Principles

There are few principles Bitsy adheres to in its general design.

Craftsmanship

Tools reflect the values of those who weild them. Bitsy was designed with the digital designer and the verification engineer in mind. Attention has been paid to every detail. And as a result, Bitsy is a pleasure to work with.

Simplicity

Bitsy is simple and easy to learn. It has a clean syntax and excellent developer tooling.

Strongly Typed

Mistakes in hardware can be expensive.
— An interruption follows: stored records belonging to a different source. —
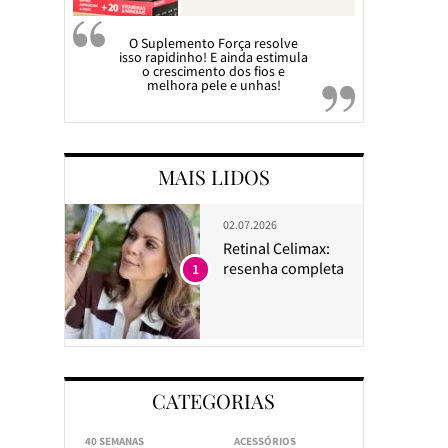
O Suplemento Força resolve
isso rapidinho! E ainda estimula
o crescimento dos fios e
melhora pele e unhas!
MAIS LIDOS
02.07.2026
Retinal Celimax:
resenha completa
1
CATEGORIAS
40 SEMANAS
ACESSÓRIOS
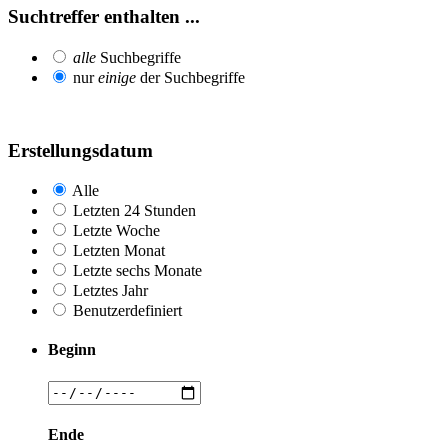
Suchtreffer enthalten ...
alle
Suchbegriffe
nur
einige
der Suchbegriffe
Erstellungsdatum
Alle
Letzten 24 Stunden
Letzte Woche
Letzten Monat
Letzte sechs Monate
Letztes Jahr
Benutzerdefiniert
Beginn
Ende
While Bitsy is primarily aimed at hobbyist FPGA designs, it still detracts from the experience whenever a preventable error occurs.
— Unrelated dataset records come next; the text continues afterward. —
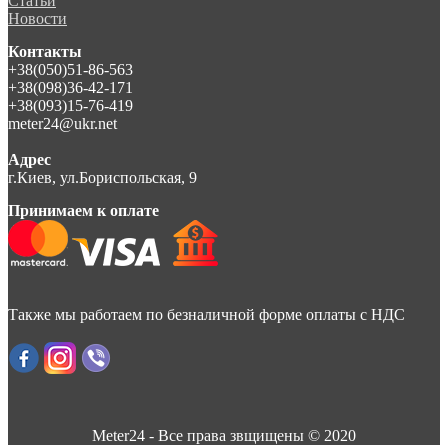
Статьи
Новости
Контакты
+38(050)51-86-563
+38(098)36-42-171
+38(093)15-76-419
meter24@ukr.net
Адрес
г.Киев, ул.Бориспольская, 9
Принимаем к оплате
Также мы работаем по безналичной форме оплаты с НДС
Meter24 - Все права звщищены © 2020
Bitsy’s strong type systems is designed so that if your circuit synthesizes, it works.

The expression sublanguage is a total language:

  • Operations must always be totally defined.

  • All conditional expressions are required to have full case coverage.

  • Indexing into a Vec<T, n> must be guaranteed to be in bounds.

  • You are prohibited from observing the unset bits in a value.

  • Bitsy’s equivalent of Verilog’s X values are handled in a principled way.

Bitsy also avoids many of the pitfalls of working in Verilog:

  • No components may be left uninitialized.

  • All nets must have a single driver.

  • Unsynchronized clock domain crossings are illegal.

Digital

Bitsy is oriented towards digital circuits. Every module with a register operates on an implicit clock and reset domain.

Synthesizable

Bitsy has a clear delineation in terms of what is synthesizable and what is not. The translation to actual hardware is always reasonable.

Fun

Bitsy is a fun language to write in. Otherwise, what’s the point?